Symphony ‘All Dressed Up’ for charity event Saturday in Port Angeles

PORT ANGELES — Music and art lover Connie Thorson had never lived in a small town before.

So when she left Sacramento, Calif., in 1990 to move to the North Olympic Peninsula and marry Dick Thorson, he immediately took her to two places.

The Port Angeles Fine Arts Center, the city’s museum on the hill, and the Port Angeles Symphony Orchestra wowed this newcomer.

In the past 24 years, Connie has both enjoyed and supported the arts in her adopted hometown. In recent years, she has been a key volunteer in the Applause! Auction, a lavish benefit that includes hors d’oeuvres, Camaraderie Cellars wines, music and a four-course dinner.

This year’s party, with the theme “All Dressed Up and Somewhere to Go,” is set for 6 p.m.

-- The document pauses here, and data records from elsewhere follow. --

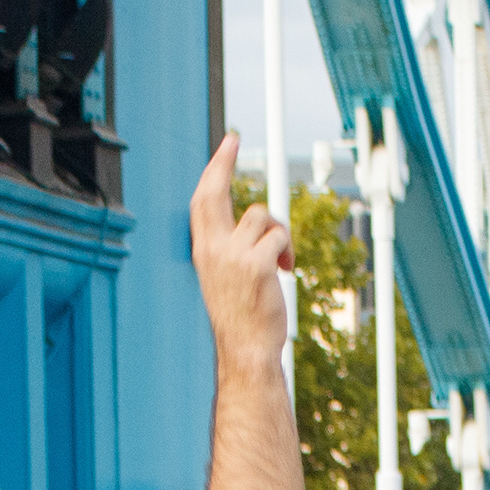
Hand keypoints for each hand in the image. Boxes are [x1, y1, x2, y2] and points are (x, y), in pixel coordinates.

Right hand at [190, 134, 292, 378]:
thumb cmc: (241, 318)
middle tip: (233, 139)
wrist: (246, 351)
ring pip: (262, 216)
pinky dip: (288, 250)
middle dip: (222, 161)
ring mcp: (232, 256)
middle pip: (215, 193)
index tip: (224, 147)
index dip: (213, 171)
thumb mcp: (226, 277)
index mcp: (203, 252)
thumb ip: (232, 247)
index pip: (202, 202)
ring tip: (282, 260)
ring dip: (278, 233)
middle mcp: (212, 250)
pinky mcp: (256, 265)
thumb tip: (255, 222)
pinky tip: (286, 271)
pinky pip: (279, 236)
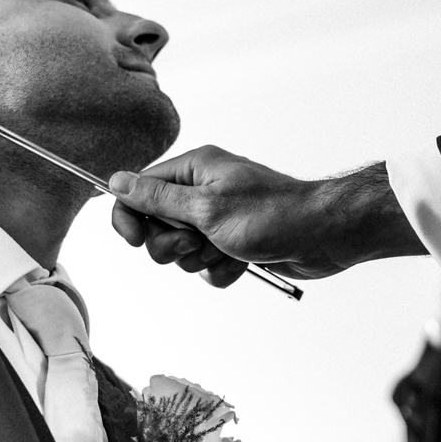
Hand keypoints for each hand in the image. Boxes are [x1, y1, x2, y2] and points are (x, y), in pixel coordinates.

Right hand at [109, 146, 424, 287]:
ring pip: (182, 252)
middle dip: (172, 244)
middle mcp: (204, 192)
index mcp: (195, 170)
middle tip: (197, 241)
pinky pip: (208, 267)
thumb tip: (117, 180)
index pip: (139, 189)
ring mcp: (219, 220)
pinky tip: (243, 263)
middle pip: (157, 226)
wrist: (324, 237)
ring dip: (201, 259)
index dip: (130, 216)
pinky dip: (221, 271)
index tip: (134, 240)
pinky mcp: (234, 245)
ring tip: (227, 250)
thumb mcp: (206, 207)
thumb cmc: (272, 215)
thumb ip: (158, 197)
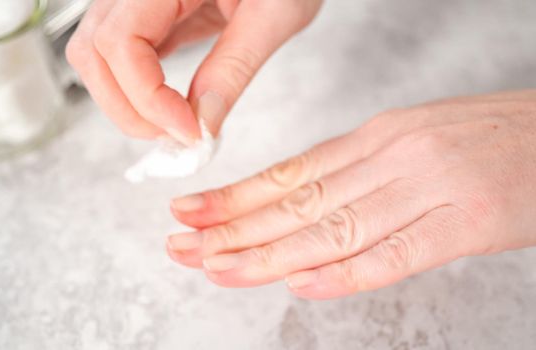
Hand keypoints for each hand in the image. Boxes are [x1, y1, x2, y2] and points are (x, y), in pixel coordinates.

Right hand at [66, 0, 321, 143]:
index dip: (146, 96)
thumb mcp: (276, 14)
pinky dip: (136, 87)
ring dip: (125, 101)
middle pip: (93, 50)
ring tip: (174, 125)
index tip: (188, 131)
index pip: (120, 40)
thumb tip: (202, 127)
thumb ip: (234, 69)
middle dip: (128, 108)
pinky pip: (119, 52)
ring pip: (96, 54)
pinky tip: (169, 105)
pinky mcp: (147, 10)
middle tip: (178, 137)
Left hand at [166, 90, 535, 298]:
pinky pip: (398, 251)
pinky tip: (302, 283)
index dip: (235, 196)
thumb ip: (360, 172)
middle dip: (234, 227)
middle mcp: (391, 157)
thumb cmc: (487, 140)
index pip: (290, 172)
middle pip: (298, 201)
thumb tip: (300, 199)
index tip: (191, 213)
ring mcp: (429, 186)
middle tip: (183, 246)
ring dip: (270, 253)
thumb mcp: (412, 141)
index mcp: (375, 137)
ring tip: (218, 268)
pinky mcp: (469, 219)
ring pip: (333, 226)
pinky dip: (347, 271)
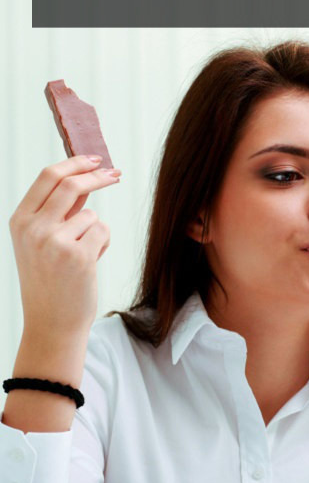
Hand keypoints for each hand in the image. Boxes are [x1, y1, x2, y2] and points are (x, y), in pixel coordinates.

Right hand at [9, 155, 120, 339]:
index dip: (75, 163)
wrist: (52, 323)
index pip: (48, 176)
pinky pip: (103, 231)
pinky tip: (90, 263)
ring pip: (91, 214)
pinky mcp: (79, 256)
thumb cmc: (50, 281)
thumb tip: (81, 178)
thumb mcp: (41, 242)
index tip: (95, 159)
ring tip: (84, 255)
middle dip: (98, 176)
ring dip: (96, 230)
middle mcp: (33, 228)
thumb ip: (58, 211)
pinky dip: (103, 244)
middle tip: (115, 174)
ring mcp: (55, 242)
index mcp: (19, 220)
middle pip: (71, 184)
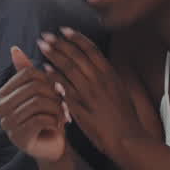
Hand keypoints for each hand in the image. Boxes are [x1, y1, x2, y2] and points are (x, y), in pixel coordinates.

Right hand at [0, 45, 68, 162]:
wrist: (54, 146)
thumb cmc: (48, 116)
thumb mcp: (40, 91)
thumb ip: (27, 71)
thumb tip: (15, 49)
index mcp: (3, 94)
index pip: (27, 74)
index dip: (48, 79)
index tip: (57, 90)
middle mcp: (1, 109)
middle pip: (33, 87)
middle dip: (53, 94)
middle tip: (62, 104)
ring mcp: (8, 125)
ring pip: (38, 103)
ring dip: (56, 108)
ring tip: (61, 115)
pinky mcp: (19, 138)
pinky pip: (40, 119)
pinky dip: (55, 120)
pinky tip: (58, 125)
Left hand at [37, 27, 149, 155]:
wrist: (127, 139)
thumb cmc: (126, 118)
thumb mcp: (120, 91)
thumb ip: (108, 78)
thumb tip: (99, 66)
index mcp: (111, 74)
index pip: (91, 49)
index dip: (76, 38)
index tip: (63, 30)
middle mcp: (100, 80)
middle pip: (76, 55)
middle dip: (59, 43)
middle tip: (45, 35)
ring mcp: (90, 93)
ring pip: (69, 68)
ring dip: (54, 55)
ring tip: (42, 47)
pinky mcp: (81, 107)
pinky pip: (64, 88)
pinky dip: (54, 77)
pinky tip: (44, 70)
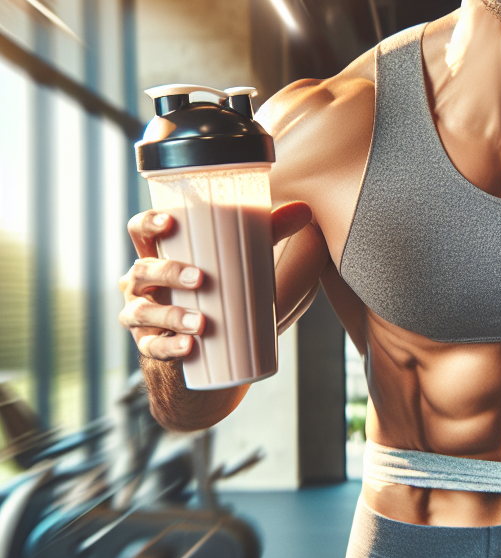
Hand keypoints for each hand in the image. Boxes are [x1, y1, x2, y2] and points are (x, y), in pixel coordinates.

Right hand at [119, 202, 312, 361]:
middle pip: (141, 271)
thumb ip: (269, 233)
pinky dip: (170, 347)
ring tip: (201, 322)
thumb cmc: (220, 288)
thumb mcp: (241, 260)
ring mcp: (142, 316)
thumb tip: (303, 209)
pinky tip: (188, 347)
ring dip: (171, 316)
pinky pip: (153, 348)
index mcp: (159, 254)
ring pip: (141, 312)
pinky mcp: (151, 346)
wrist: (211, 346)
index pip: (138, 231)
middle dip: (168, 273)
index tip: (170, 222)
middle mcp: (142, 283)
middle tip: (200, 279)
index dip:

Saturday, Feb. 22, at the Elks Naval Lodge, 131 E. First St., with tickets available at $75 per person including dinner, musical entertainment and the bidding festivities under Seattle auctioneer Dennis Caldirola.

Dinner choices include prime rib, chicken Marsala and vegetarian lasagna, while information and reservations are available at the symphony office at 360-457-5579.

Applause! is “the orchestra’s most important fundraiser of the year,” said Symphony Executive Director Mark Wendeborn.

“Seventy percent of our fundraising budget comes from this event,” he noted.

Items up for bid this time around range from getaway packages in Victoria to a villa stay in Bali, Indonesia. Symphony supporters also have donated fine art, a day of winemaking at Camaraderie Cellars, dinner parties in local homes and unlimited car washes for a year, among other gifts. Which showed Connie something else about Port Angeles.

“With the donations we’ve gotten, everybody has been so generous,” she said. “That’s true of our town.”

The trips are tantalizing, she added: a weeklong stay at a French Quarter hotel in New Orleans, a trip to the Tuscan town of Corona, Italy.

But not everything is high-ticket.

“They have a good range of prices, so everybody who goes can be a part of it,” said Connie. “They have the big trips . . . and the fun things,” including envelopes with mystery gifts inside.

“It’s a fast-paced auction,” she said, recalling the time she and symphony volunteer Robbin Eaves were in charge of tracking who made the winning bids on what and for how much.

This year, the Thorsons cannot make it to the event. They have tickets to the opera in Victoria. But Connie, not one to miss out, plans to authorize friends to bid on selected items.